RECORDS FOR THE EXERCISE:

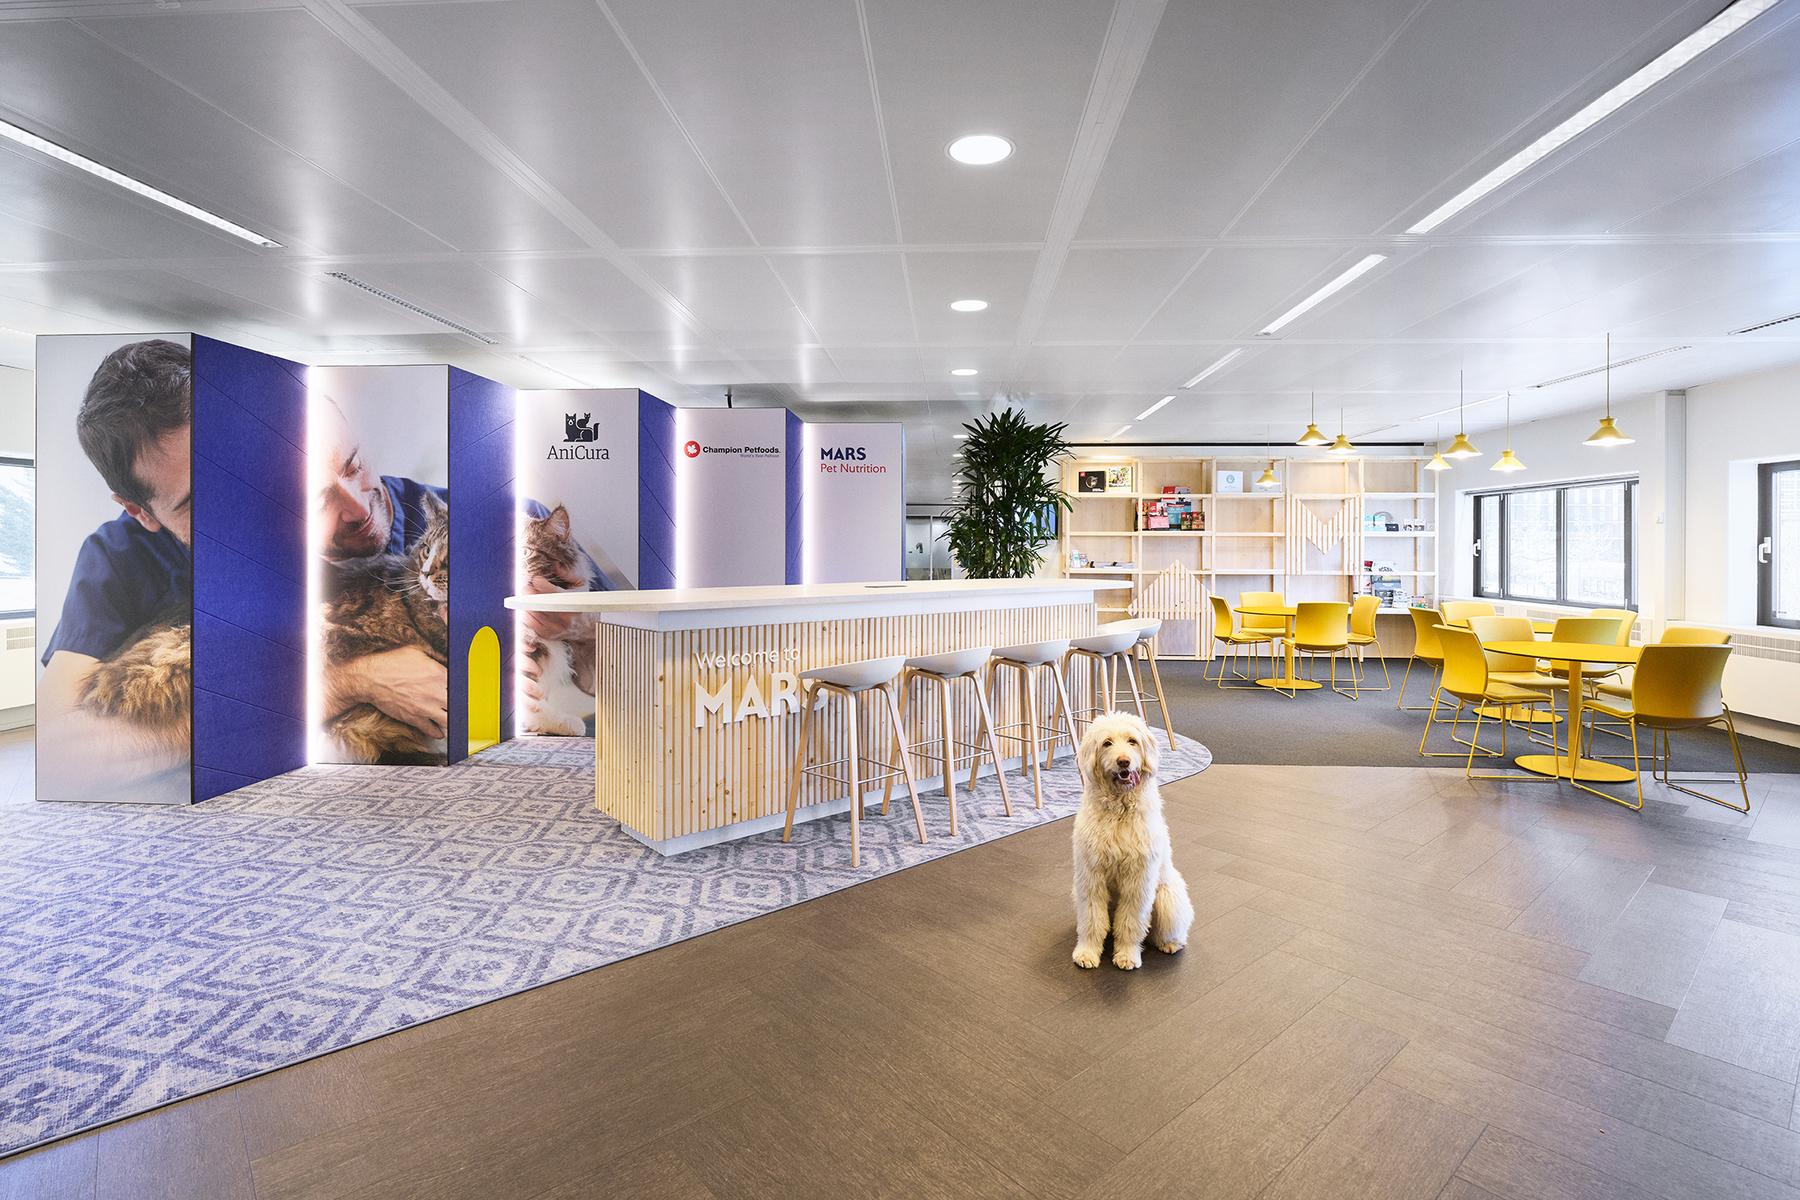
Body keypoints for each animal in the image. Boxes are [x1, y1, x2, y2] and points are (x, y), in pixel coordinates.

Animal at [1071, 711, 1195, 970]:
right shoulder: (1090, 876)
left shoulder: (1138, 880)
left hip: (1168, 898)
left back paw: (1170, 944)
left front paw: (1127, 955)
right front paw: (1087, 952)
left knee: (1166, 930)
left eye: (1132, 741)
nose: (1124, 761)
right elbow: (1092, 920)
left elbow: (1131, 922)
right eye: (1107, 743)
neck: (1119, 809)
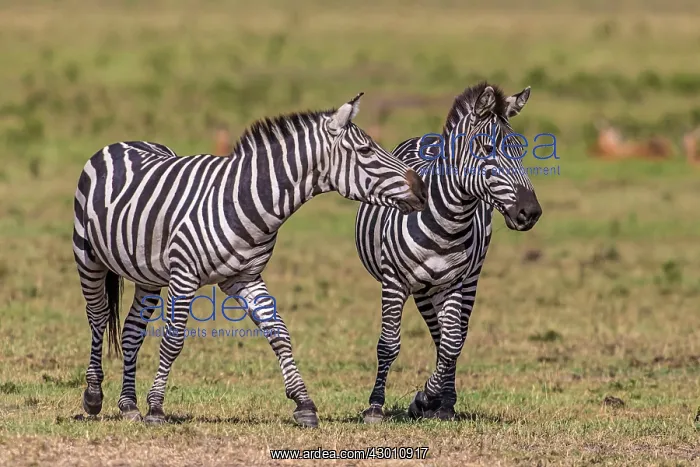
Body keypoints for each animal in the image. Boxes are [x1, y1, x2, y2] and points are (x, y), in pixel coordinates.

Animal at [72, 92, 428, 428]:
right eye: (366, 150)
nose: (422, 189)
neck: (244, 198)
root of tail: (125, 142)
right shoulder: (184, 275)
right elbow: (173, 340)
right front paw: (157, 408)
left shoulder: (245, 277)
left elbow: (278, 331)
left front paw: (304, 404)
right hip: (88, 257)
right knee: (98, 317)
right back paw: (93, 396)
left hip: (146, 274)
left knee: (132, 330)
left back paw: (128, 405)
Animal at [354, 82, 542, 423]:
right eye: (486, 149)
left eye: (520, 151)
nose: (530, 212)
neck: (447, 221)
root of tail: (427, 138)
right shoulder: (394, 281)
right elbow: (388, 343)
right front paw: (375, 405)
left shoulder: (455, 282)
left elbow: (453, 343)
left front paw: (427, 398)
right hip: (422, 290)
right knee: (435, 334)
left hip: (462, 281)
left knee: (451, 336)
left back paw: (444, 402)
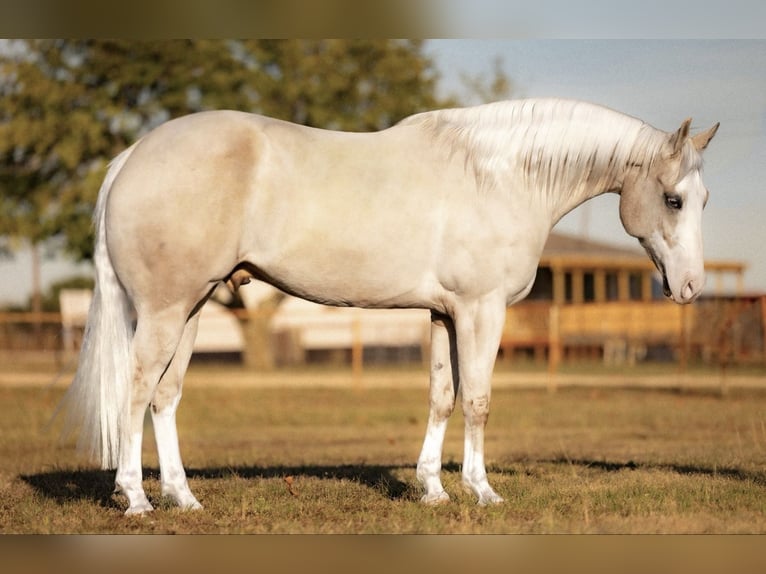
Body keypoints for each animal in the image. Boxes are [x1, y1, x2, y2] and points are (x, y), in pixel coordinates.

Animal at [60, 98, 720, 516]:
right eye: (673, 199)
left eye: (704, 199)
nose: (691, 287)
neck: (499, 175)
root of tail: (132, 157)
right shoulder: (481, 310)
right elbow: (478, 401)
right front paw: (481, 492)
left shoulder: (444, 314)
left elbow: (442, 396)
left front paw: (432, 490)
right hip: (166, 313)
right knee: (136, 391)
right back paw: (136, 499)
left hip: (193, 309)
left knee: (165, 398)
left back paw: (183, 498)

WORK TO COMPLETE:
Could you copy every line from the records that mentions the word "elbow"?

RESPONSE BELOW:
right elbow: (1092, 920)
left elbow: (1131, 922)
right elbow: (173, 340)
left elbow: (278, 331)
right elbow: (388, 343)
left elbow: (453, 343)
right elbow: (478, 401)
left elbow: (442, 396)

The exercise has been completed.